Pakaian yang robek disana-sini, sepatu, tas milik anak-anak yang bersekolah, semua menjadi saksi diam ledakan bom atom. Pemiliknya sendiri, yang terdiri dari daging dan tulang, tak mampu menyelamatkan diri, sama seperti lebih dari 350.000 nyawa yang hilang begitu saja di Hiroshima.

Kotak makan siang yang menghitam meninggalkan kisah getir tentang makanan yang ada di dalamnya. Sang ibu telah menyisipkan kedalam tas sekolah anaknya, namun bekal makan siang itu tertinggal dalam keadaan hitam terpanggang, tak pernah dimakan oleh putranya yang tak selamat dari bom atom itu.

- DATA UNTUK DIOLAH -
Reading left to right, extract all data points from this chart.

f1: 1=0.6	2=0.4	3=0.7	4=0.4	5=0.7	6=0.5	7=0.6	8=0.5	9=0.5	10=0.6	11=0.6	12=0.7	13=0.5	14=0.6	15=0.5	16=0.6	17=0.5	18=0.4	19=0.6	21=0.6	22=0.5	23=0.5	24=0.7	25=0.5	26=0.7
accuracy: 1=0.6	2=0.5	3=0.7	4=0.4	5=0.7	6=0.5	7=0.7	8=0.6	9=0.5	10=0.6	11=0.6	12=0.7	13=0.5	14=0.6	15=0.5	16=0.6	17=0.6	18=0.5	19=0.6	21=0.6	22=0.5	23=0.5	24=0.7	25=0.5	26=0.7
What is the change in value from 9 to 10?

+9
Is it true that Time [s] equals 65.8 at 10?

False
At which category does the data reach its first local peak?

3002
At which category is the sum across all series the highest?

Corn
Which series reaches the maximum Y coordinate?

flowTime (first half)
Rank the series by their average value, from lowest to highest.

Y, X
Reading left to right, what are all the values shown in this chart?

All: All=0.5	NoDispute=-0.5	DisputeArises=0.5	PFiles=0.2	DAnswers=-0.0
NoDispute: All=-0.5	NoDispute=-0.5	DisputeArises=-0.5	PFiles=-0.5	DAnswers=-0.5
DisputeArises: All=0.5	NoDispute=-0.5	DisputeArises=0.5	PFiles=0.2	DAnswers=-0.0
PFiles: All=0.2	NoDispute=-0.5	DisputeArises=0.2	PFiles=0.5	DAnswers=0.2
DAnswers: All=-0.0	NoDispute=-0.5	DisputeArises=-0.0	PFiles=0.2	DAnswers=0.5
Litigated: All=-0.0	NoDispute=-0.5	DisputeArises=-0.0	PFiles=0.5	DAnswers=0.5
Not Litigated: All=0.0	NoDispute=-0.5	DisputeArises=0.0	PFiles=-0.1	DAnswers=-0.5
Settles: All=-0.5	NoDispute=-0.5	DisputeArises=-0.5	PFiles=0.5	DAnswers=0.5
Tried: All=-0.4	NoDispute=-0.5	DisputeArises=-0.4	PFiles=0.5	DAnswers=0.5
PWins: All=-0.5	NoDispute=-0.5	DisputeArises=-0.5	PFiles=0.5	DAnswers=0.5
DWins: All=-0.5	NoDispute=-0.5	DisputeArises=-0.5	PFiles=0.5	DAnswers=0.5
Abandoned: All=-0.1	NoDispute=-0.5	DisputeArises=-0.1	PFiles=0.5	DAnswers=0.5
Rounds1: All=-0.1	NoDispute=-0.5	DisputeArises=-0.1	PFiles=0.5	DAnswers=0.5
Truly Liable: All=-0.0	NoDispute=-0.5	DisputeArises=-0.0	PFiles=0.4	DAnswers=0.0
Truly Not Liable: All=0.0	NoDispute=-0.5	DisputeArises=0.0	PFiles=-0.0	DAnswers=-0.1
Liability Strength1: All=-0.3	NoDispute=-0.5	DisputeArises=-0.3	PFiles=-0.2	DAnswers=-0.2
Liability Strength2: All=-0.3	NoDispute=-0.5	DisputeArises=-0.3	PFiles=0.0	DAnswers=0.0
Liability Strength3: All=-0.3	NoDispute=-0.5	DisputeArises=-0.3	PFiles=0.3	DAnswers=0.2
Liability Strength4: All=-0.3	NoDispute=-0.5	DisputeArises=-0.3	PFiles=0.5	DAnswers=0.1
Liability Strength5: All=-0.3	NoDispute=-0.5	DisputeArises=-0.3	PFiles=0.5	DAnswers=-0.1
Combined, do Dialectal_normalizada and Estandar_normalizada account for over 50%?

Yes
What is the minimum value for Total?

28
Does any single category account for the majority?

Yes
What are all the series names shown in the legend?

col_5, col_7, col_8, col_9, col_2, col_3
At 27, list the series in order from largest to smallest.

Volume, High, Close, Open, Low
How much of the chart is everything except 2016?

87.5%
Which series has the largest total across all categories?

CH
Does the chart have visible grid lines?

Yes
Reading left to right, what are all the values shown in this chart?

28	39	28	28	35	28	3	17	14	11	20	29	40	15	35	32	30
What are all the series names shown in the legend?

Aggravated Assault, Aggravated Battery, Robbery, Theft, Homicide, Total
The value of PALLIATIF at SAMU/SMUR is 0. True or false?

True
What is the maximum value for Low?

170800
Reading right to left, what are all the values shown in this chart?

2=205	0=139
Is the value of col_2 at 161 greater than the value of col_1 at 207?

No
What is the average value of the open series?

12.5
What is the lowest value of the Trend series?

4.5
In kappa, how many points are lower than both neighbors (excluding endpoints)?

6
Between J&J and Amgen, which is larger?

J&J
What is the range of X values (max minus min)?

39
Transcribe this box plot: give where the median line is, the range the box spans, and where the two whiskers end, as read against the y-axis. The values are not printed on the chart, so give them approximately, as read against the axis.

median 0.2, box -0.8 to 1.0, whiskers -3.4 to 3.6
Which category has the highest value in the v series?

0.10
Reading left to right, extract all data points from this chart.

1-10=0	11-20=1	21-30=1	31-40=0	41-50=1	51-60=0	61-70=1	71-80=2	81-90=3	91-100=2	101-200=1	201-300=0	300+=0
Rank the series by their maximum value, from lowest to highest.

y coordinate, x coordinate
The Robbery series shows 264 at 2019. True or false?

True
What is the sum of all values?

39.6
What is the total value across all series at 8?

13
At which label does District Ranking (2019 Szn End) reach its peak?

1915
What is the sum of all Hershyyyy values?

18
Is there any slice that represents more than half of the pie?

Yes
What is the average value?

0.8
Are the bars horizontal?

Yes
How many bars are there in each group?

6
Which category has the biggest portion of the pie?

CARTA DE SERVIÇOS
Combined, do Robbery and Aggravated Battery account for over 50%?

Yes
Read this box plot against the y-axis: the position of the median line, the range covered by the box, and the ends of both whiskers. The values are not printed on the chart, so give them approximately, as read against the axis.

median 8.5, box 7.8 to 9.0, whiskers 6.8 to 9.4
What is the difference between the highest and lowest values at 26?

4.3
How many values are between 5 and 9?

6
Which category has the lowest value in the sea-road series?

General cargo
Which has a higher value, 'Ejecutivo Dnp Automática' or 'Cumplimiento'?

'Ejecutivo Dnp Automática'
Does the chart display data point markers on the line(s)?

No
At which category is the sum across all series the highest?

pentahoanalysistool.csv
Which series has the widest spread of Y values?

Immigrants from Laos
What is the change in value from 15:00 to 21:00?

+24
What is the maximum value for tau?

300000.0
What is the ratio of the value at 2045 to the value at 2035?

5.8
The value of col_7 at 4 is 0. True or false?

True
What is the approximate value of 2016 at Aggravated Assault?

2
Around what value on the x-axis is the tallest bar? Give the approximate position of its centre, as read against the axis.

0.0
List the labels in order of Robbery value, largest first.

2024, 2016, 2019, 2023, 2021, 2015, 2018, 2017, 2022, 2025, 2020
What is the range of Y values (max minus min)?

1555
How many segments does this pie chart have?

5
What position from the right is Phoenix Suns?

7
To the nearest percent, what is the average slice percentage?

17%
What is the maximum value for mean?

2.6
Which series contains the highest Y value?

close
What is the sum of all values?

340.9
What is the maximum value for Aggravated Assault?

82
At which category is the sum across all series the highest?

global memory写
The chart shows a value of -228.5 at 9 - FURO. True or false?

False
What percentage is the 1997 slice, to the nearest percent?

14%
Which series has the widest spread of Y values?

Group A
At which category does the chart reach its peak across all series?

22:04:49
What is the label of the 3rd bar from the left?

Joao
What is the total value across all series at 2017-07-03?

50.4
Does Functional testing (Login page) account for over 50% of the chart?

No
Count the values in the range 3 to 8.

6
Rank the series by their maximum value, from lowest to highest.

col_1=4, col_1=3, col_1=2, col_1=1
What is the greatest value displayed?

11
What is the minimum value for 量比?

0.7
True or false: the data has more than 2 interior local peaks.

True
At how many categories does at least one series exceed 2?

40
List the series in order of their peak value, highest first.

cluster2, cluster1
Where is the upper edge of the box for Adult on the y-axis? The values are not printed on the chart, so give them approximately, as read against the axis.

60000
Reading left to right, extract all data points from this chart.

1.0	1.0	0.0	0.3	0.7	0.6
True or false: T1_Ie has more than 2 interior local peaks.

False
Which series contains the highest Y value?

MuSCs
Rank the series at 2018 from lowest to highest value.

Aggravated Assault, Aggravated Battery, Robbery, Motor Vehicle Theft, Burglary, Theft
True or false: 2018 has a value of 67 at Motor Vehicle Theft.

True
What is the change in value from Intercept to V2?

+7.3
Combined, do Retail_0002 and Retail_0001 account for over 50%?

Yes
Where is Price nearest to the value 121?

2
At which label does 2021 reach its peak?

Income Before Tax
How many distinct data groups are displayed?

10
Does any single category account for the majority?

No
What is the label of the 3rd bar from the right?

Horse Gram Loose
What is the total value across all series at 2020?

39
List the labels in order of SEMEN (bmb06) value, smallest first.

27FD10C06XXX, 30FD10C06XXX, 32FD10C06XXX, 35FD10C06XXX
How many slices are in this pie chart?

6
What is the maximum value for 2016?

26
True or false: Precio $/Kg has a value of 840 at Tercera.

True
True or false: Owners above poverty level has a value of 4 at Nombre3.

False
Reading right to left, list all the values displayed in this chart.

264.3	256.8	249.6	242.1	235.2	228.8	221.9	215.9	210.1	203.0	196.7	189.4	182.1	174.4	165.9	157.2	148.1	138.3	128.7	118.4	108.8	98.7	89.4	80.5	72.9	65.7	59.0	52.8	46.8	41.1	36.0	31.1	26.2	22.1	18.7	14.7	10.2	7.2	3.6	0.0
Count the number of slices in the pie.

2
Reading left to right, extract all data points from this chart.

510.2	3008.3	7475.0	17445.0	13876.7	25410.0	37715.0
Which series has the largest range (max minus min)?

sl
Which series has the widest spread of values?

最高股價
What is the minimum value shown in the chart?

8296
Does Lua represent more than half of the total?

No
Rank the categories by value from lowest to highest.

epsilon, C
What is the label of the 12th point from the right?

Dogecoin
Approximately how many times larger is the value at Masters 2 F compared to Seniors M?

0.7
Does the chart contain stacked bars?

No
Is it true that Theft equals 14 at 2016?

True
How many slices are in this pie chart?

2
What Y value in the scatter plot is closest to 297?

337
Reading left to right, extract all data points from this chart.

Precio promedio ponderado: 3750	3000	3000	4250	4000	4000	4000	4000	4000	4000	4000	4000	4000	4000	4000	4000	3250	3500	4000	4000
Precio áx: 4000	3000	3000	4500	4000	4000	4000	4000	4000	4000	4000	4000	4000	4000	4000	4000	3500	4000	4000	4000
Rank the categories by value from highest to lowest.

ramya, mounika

- BUTIR TINDAKAN 1 -
Bagaimana bunyi bagian teks tentang Hiroshima, mulai dari kata "Pakaian yang robek" dan berhenti setelah "bom atom itu.", jika "bom atom" ditukar dengan "bom nuklir"?
- BUTIR TINDAKAN 2 -
Sajikan baris data sebagai tabel Markdown dengan kolom No dan Isi, mulai dari baris yang memuat "cluster2, cluster1" dan berhenti setelah baris yang memuat "True or false: T1_Ie". Kedua ujungnya ikut disertakan, dan baris kosong dilewati.

- JAWABAN TERTULIS 1 -
Pakaian yang robek disana-sini, sepatu, tas milik anak-anak yang bersekolah, semua menjadi saksi diam ledakan bom nuklir. Pemiliknya sendiri, yang terdiri dari daging dan tulang, tak mampu menyelamatkan diri, sama seperti lebih dari 350.000 nyawa yang hilang begitu saja di Hiroshima.

Kotak makan siang yang menghitam meninggalkan kisah getir tentang makanan yang ada di dalamnya. Sang ibu telah menyisipkan kedalam tas sekolah anaknya, namun bekal makan siang itu tertinggal dalam keadaan hitam terpanggang, tak pernah dimakan oleh putranya yang tak selamat dari bom nuklir itu.

- JAWABAN TERTULIS 2 -
| No | Isi |
|---|---|
| 1 | cluster2, cluster1 |
| 2 | Where is the upper edge of the box for Adult on the y-axis? The values are not printed on the chart, so give them approximately, as read against the axis. |
| 3 | 60000 |
| 4 | Reading left to right, extract all data points from this chart. |
| 5 | 1.0	1.0	0.0	0.3	0.7	0.6 |
| 6 | True or false: T1_Ie has more than 2 interior local peaks. |